Referring to the great benefits brought about by Vision 2030 for women empowerment Princess Reema said: “Women in the Kingdom today earn some wages as compared to their male counterparts unlike the Western world, which does not have pay parity. If the world wants to emerge stronger and better from the coronavirus pandemic, it must treat everyone equally, and there should be a common commitment to all to achieve a bright future.”

The envoy noted that the reforms, initiated by the Saudi government, are more comprehensive and impactful, as they not only changed the lives of women but also changed the lives of families across the Kingdom. “The number of women attending universities in Saudi Arabia is greater than the number of men, and more women are being granted advanced degrees. This is the story of the new Saudi Arabia, a story of reform and gender equality, and this is why our Vision will enable us to respond to the needs of women and ensure that the disproportionate impact of the coronavirus pandemic on women will not become a permanent disability,” she said.

Princess Reema said that one of the main considerations of the Vision programs focuses mainly on preserving the environment and contributing to a clean and strong economy with alternative energy.

“Climate change is real, and the Saudi leadership has dealt with it seriously, as Saudi Arabia reduces its dependence on oil production and it will become a world leader in producing clean and green energy, and positively contributing to the global fight against climate change,” she said.

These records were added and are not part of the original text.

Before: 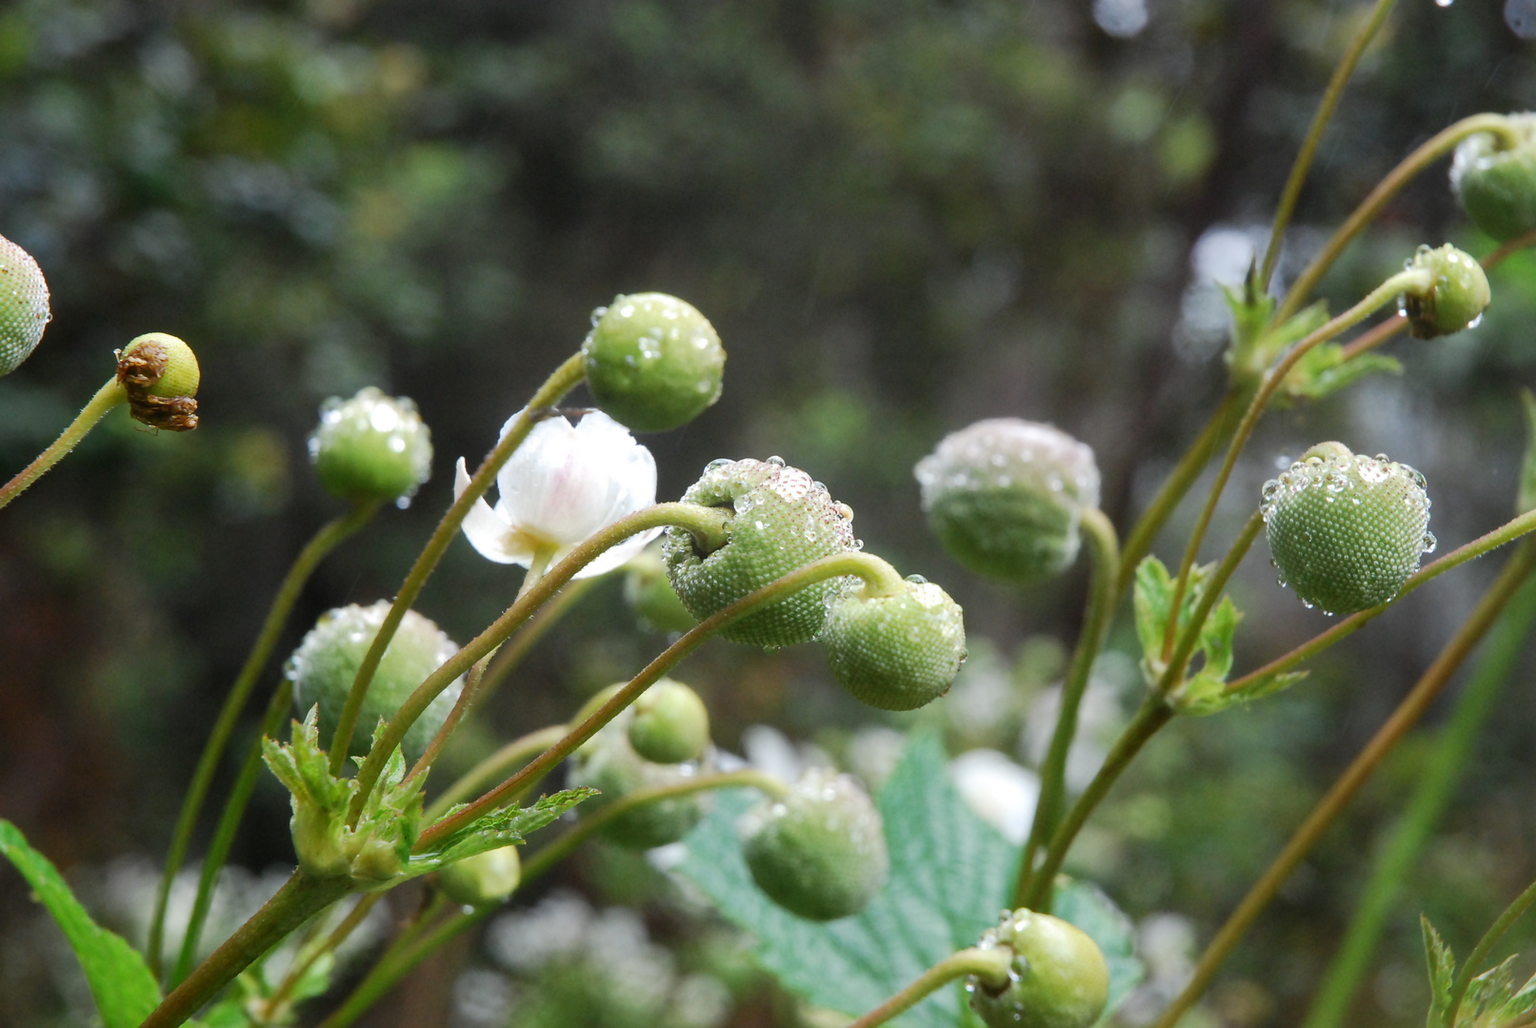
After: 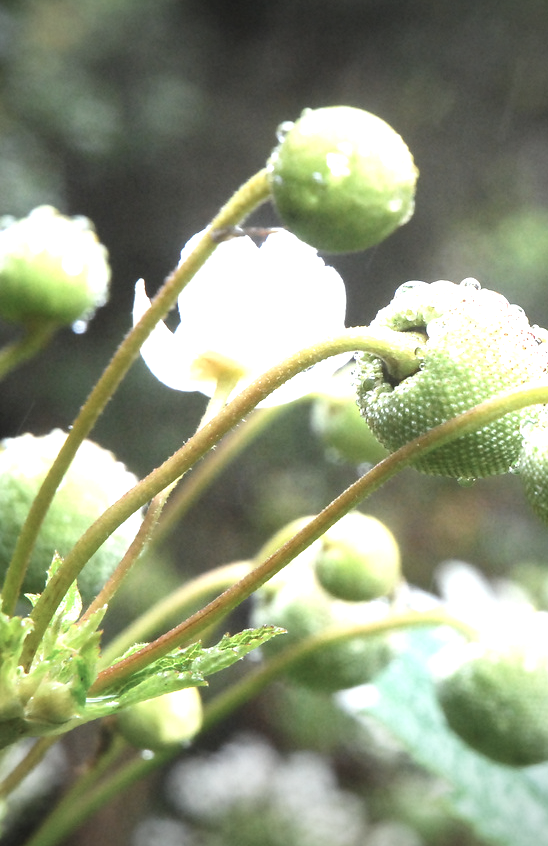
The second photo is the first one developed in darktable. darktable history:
exposure: black level correction -0.002, exposure 1.325 EV, compensate highlight preservation false
vignetting: fall-off start 99.11%, fall-off radius 100.18%, brightness -0.579, saturation -0.25, width/height ratio 1.426
crop and rotate: left 21.337%, top 18.625%, right 44.67%, bottom 2.983%
contrast brightness saturation: contrast 0.059, brightness -0.006, saturation -0.236
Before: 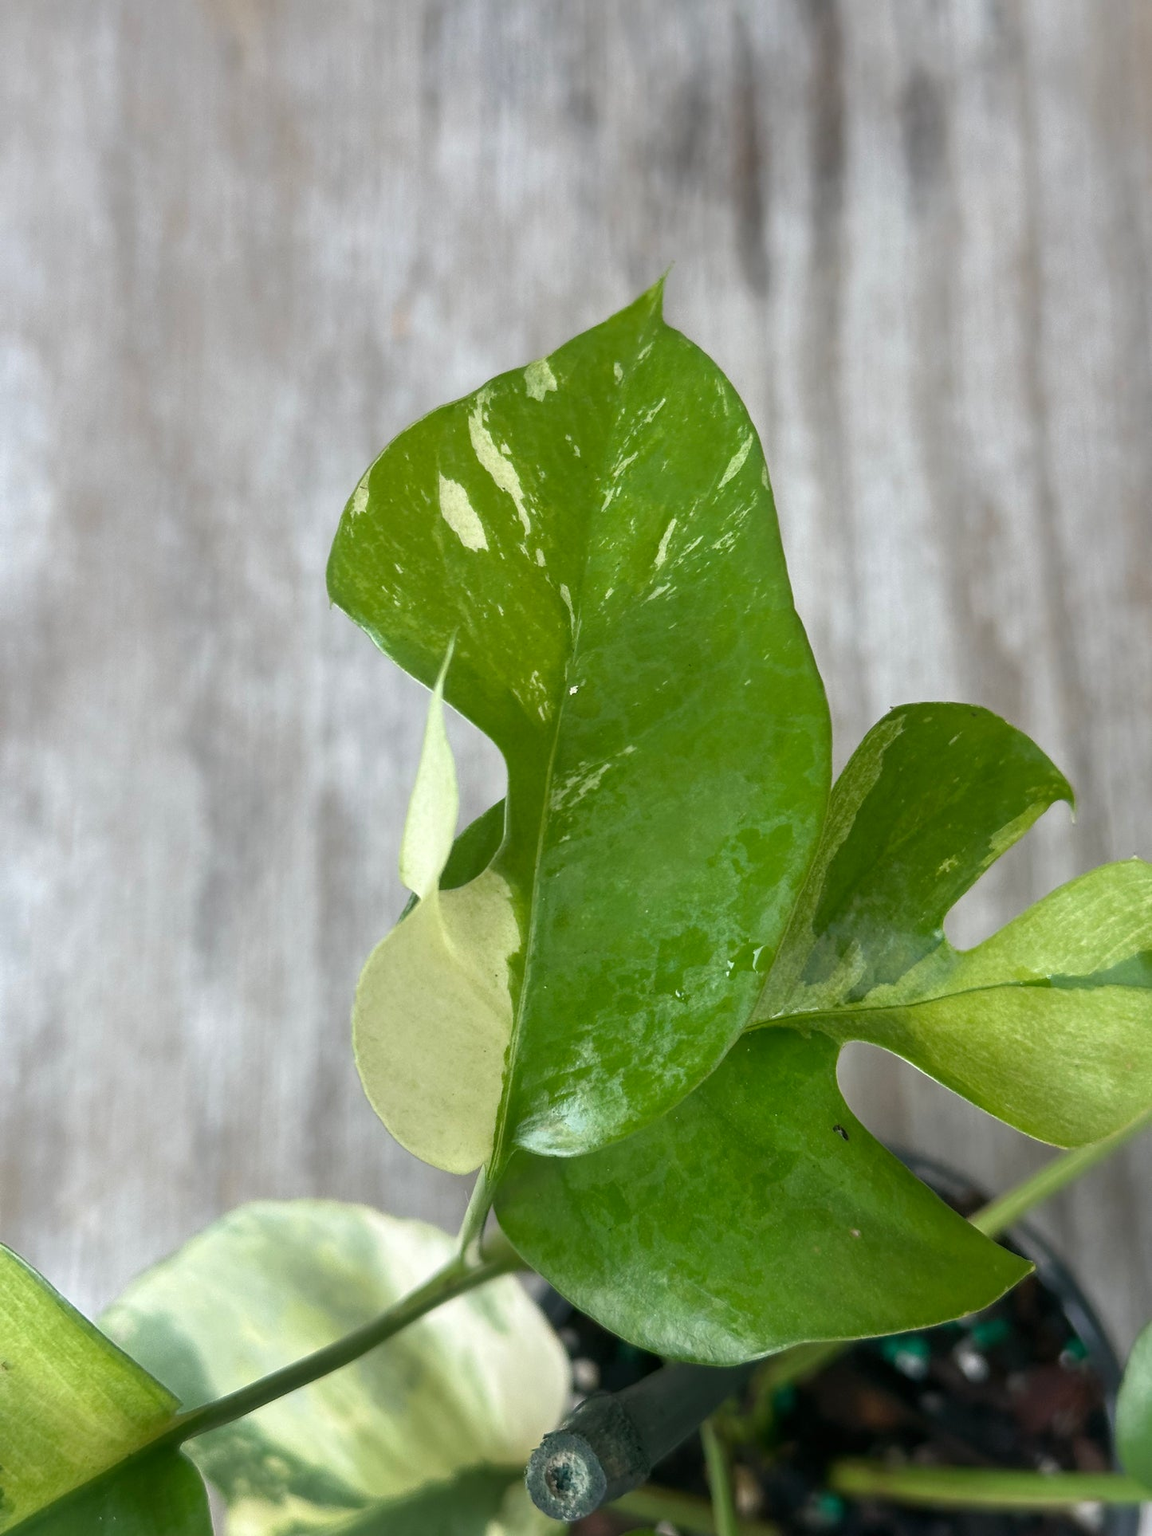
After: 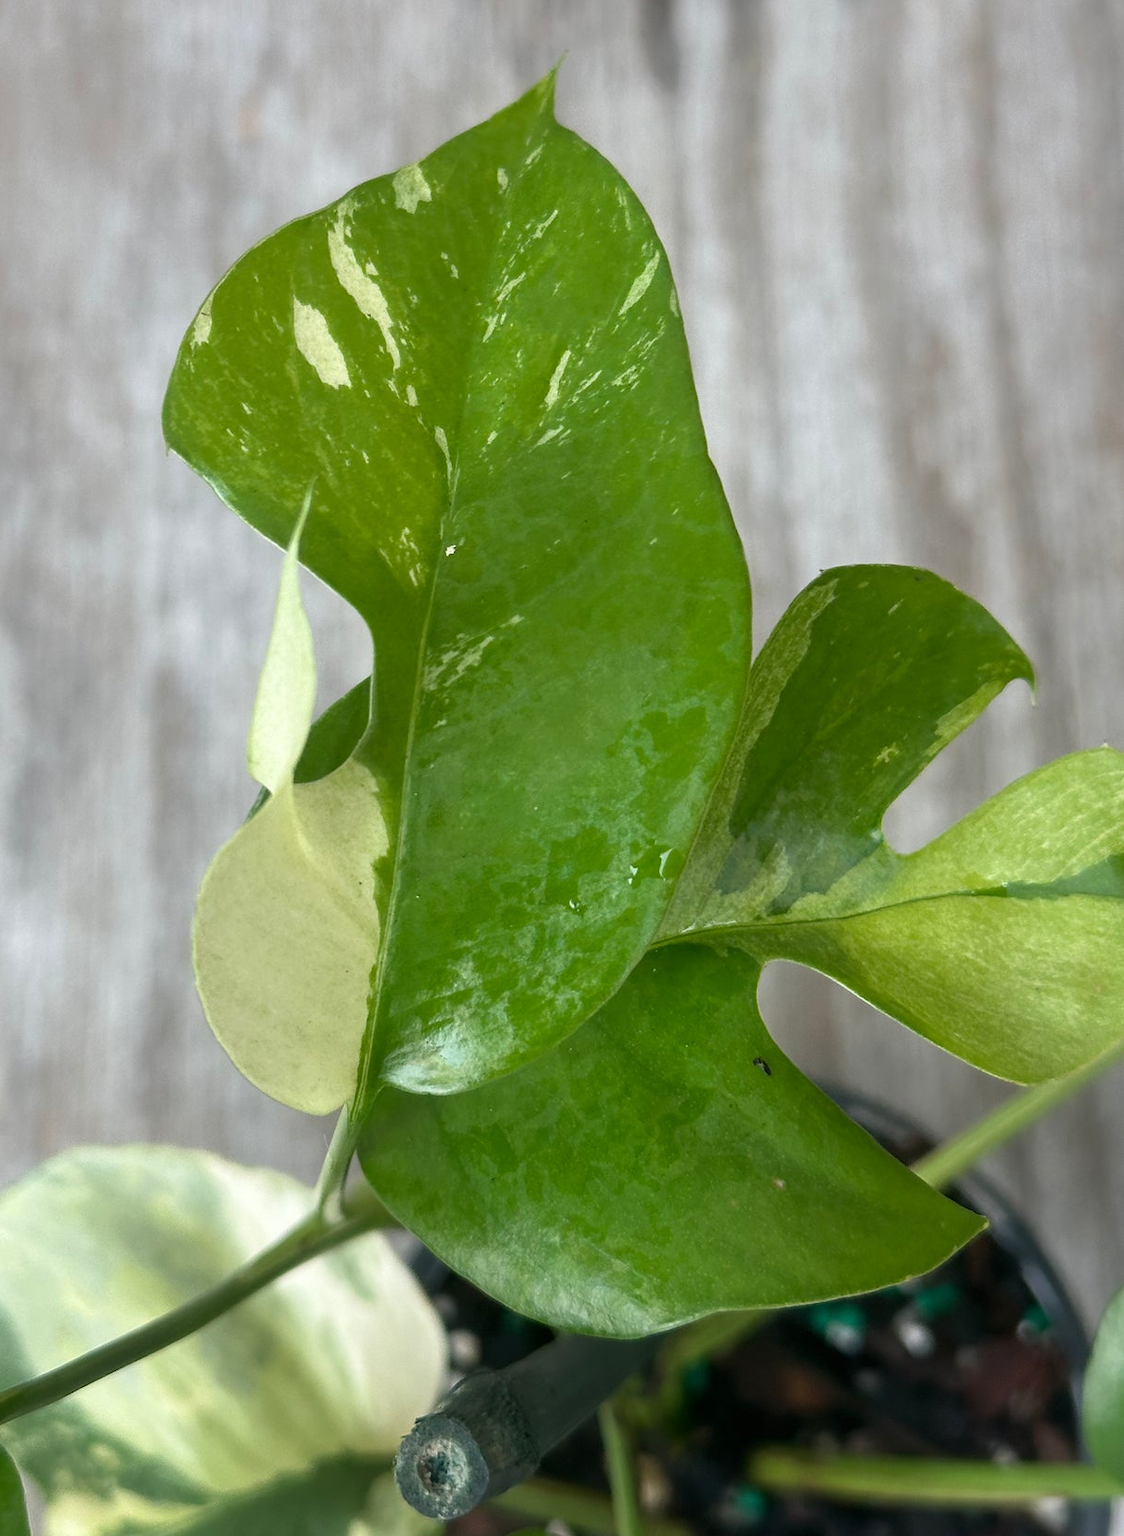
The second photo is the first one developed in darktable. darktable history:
crop: left 16.315%, top 14.246%
white balance: red 1, blue 1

Princess Reema believed that “Vision 2030” was able to add flexibility in dealing with changes in Saudi Arabia and keep society on the right track, and for this reason, the Vision and its programs were not significantly affected by the pandemic. “It is true that no one will escape from the impact of COVID-19 but we are recovering, and while we do so, we want to make sure that the recovery includes everyone, especially those most affected by the epidemic, and women should come out stronger as they have suffered more than men after being pushed into poverty and losing jobs,” she said while drawing attention to the fact that an estimated 11 million more young women have been forced out of school than men.

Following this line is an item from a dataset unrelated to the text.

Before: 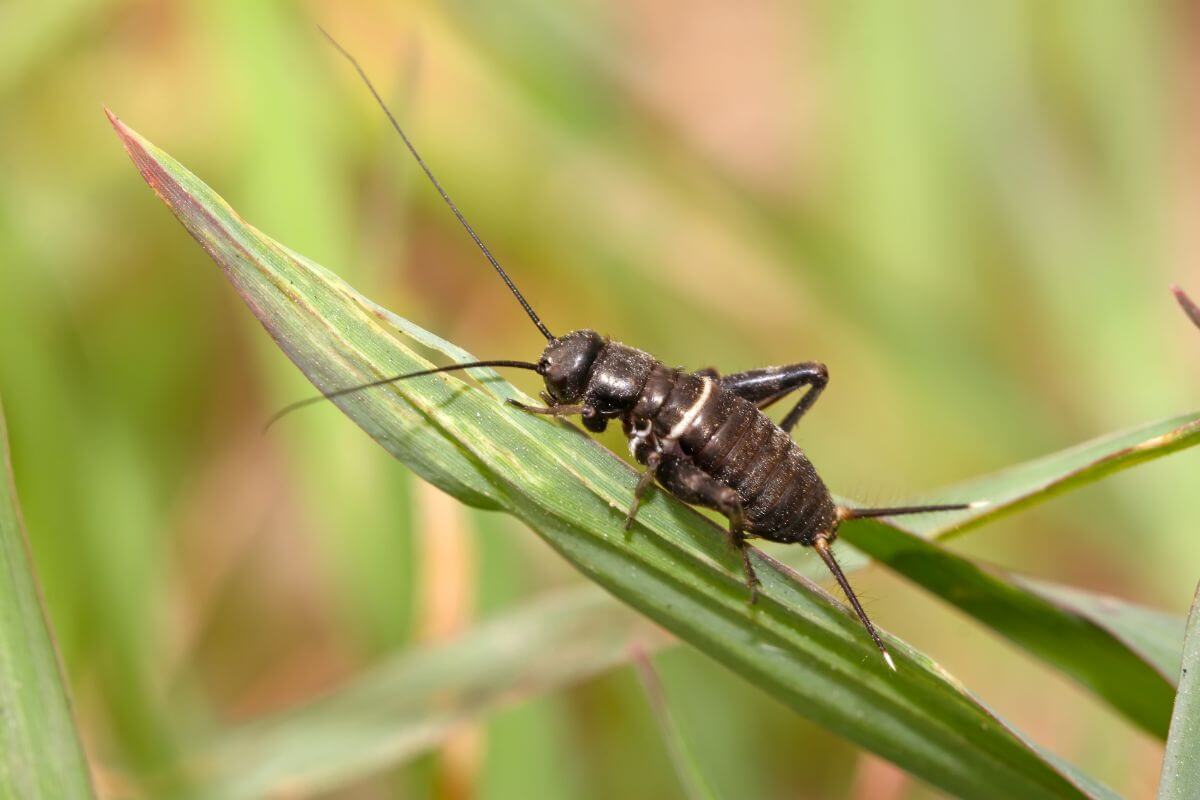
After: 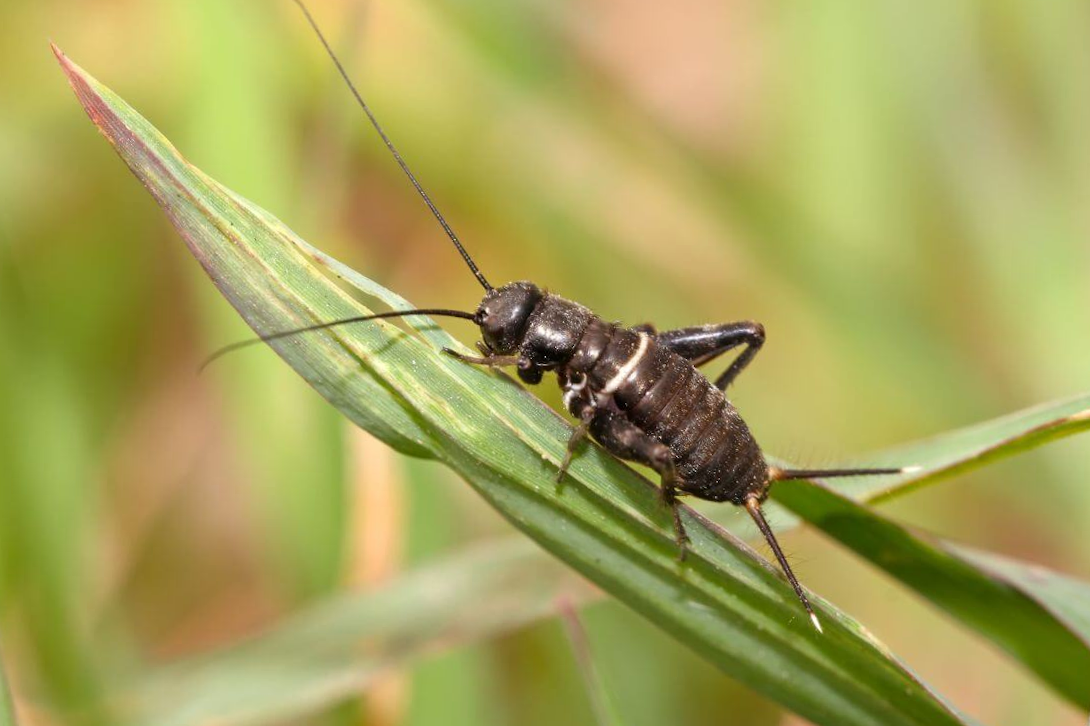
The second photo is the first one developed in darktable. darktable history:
crop and rotate: angle -1.97°, left 3.139%, top 3.791%, right 1.351%, bottom 0.735%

The ambassador said that Saudi Arabia aims to produce 50 percent of electricity from renewable sources by 2030. “The Kingdom has plans to create more than 750,000 jobs in the clean energy sector. By the end of the present decade, Saudi Arabia plans to add 60 gigawatts of clean energy, which is a combination of wind energy, solar photovoltaic, and concentrated solar energy,” she said noting that the Kingdom has plans to build a $5 billion green hydrogen plant. Green hydrogen can operate clean buses and fleets of trucks around the world, this facility will produce enough green hydrogen per day to power 20,000 buses running on hydrogen fuel.

Princess Reema noted that “tourism programs take a great deal of attention in Vision 2030 as Saudi Arabia plans to invest more than $800 billion in tourism-related projects over the next ten years, as well as to attract more than 100 million tourists annually, saying that tourism is expected to represent 10 percent of GDP by 2030.

“This is how we will emerge stronger, and better, by using the moment to improve and address issues and concerns that will define the future, shape the world we pass on to our children and their children, and focus on equality and diversity, sustainability, climate awareness and inclusiveness in the economy,” she added.